Be the change you want to see in the world.— Gandhi
Gandhi’s simple, but powerful advice, well describes the way I planned and lived every music class I’ve taught in my life, be it with kids or adults. I wasn’t ticking off lists, but trusting my intuition as to what felt right, what seemed to bring happiness and joy and connection. Testimonies abound to affirm that indeed these classes were—and are— something notably different than business as usual, in ways that echo on in people’s lives. Of course, my own included.
This past week I’ve noticed that life in San Francisco is indeed the change I want to see in the world. Of course, the 70-degree weather and flowering magnolias and budding cherry trees and blooming daffodils helped. As mentioned in the “Small Gestures” post, people are out and about on the streets and mostly not hunkered down into their devices. I’ve spent much time in Golden Gate Park as I often do, but now with new eyes after going to our friend Marta’s book-release reading at Green Apple bookstore. Seeing it all with fresh appreciation of its many remarkable trees, its gardens and groves, its ponds and lakes, its each with their own character, the remarkable variety of active sports available—lawn bowling, bocci ball, pétanque, cornhole, ping-pong, frisbee golf, real golf, archery, horseshoes, handball, racquetball, baseball, basketball, volleyball, pickleball, tennis, rollerskating, skateboarding, fly-fishing, not to mention the playgrounds, the art studio, the Lindy Hop Dancing, the pianos, the Senior Center, the Art Museum and Academy of Science. In short, innumerable ways to awaken the senses, exercise the muscles, feed the imagination, nurture intelligence, all of it three-dimensional with textures and smells and sounds and most of it in company and communion with fellow human beings, people in all shades and sizes and ages and not a single one excluded.

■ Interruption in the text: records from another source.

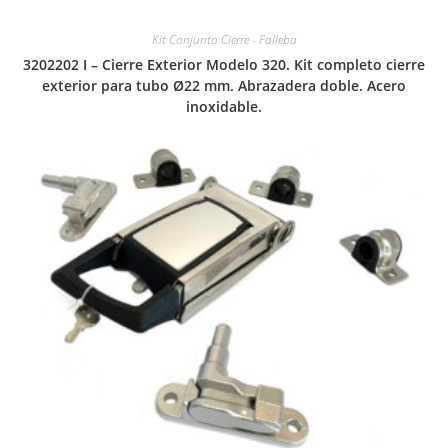
Kit Conjunto Cierre - Falleba
3202202 I – Cierre Exterior Modelo 320. Kit completo cierre
exterior para tubo Ø22 mm. Abrazadera doble. Acero
inoxidable.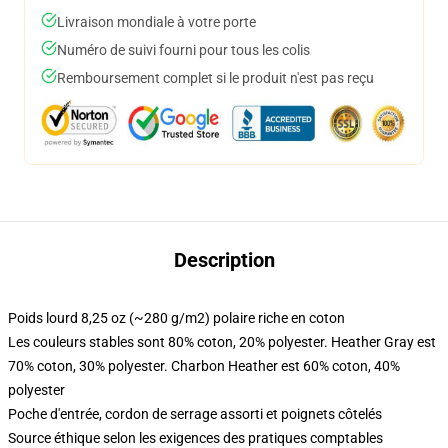
Livraison mondiale à votre porte
Numéro de suivi fourni pour tous les colis
Remboursement complet si le produit n'est pas reçu
Description
Poids lourd 8,25 oz (~280 g/m2) polaire riche en coton
Les couleurs stables sont 80% coton, 20% polyester. Heather Gray est
70% coton, 30% polyester. Charbon Heather est 60% coton, 40%
polyester
Poche d'entrée, cordon de serrage assorti et poignets côtelés
Source éthique selon les exigences des pratiques comptables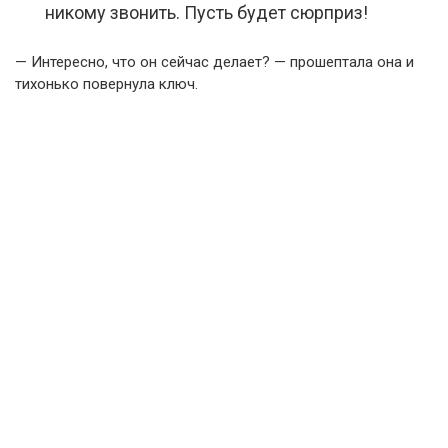
никому звонить. Пусть будет сюрприз!
— Интересно, что он сейчас делает? — прошептала она и
тихонько повернула ключ.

Yesterday, I led singing at the Sequoia’s Senior Living and accompanied a resident who came forward and surprised us all with her artistic rendering of My Funny Valentine and this afternoon, a regular at my Friday Jewish Home music sessions requested Amazing Grace in C and brought the room to pin-drop silence with her soulful singing. In the next few days, I’ll bike to a church to attend a free singing event featuring Gospel, Old-time music, Broadway tunes, jazz singing, Balkan singing, Body Music and more, go to a house concert honoring a singer/songwriter, shop at the Farmer’s Market. All of this is par for the course for my life in San Francisco, but it struck me today in a different way.
Because outside of this bubble, a war has begun, Gestapo ICE agents continue to tear families apart and hurt and terrorize for no justifiable reason whatsoever, spineless politicians keep feeding the monster with their compliance with no consequences. When I asked to sing some songs for my nephew’s children’s class in Portland next week, the first response was I had to submit to a 10-day-to-process background check. (I refused and they relented). But if I have to do so out of some fantasy of protecting the children, shouldn’t the President have to submit to a thorough background check to see if he’s safe to assume power? Every day, people who have chosen to care are feeling their hearts trampled, their sanity threatened, their outrage fueled, their sorrow deepened and we’re all crouched down in a defensive posture wondering “What’s next?” Not an easy time to understand that the change we long for is already here with us.
But that’s what I felt today. I—no one—can’t dismiss the horror, but on a level, the life I long for us all to enjoy is already happening right here where I am. We don’t have to wonder about how much better it could be or how to make it better— it’s happening right here, right now, side-by-side with the needed efforts to topple the monsters of indifference and greed and hatred. If you’re wondering what that life could be like, come walk with me in San Francisco.
Of course, we are far from immune. Our unsolvable homeless crisis, our garbaged streets, our relentless AI billboards and armies of Waymos roaming the streets are most definitely not the change I want to see in the world. But the parks I walk in, the people I know, the things we do, are indeed precisely what we all could be enjoying, all available for you to try and test right here, right now.
When I was a college freshman at Antioch College back in 1969, there was a cool class titled “The Future Is Now.” None of us had any idea what that meant, but we just thought it sounded profound and enigmatic. But now I get it. The future we could have is indeed happening already, right here, right now. And of course, not just in San Francisco. Wherever people are gathered and committed to leading happy, caring, connected lives. Let’s go.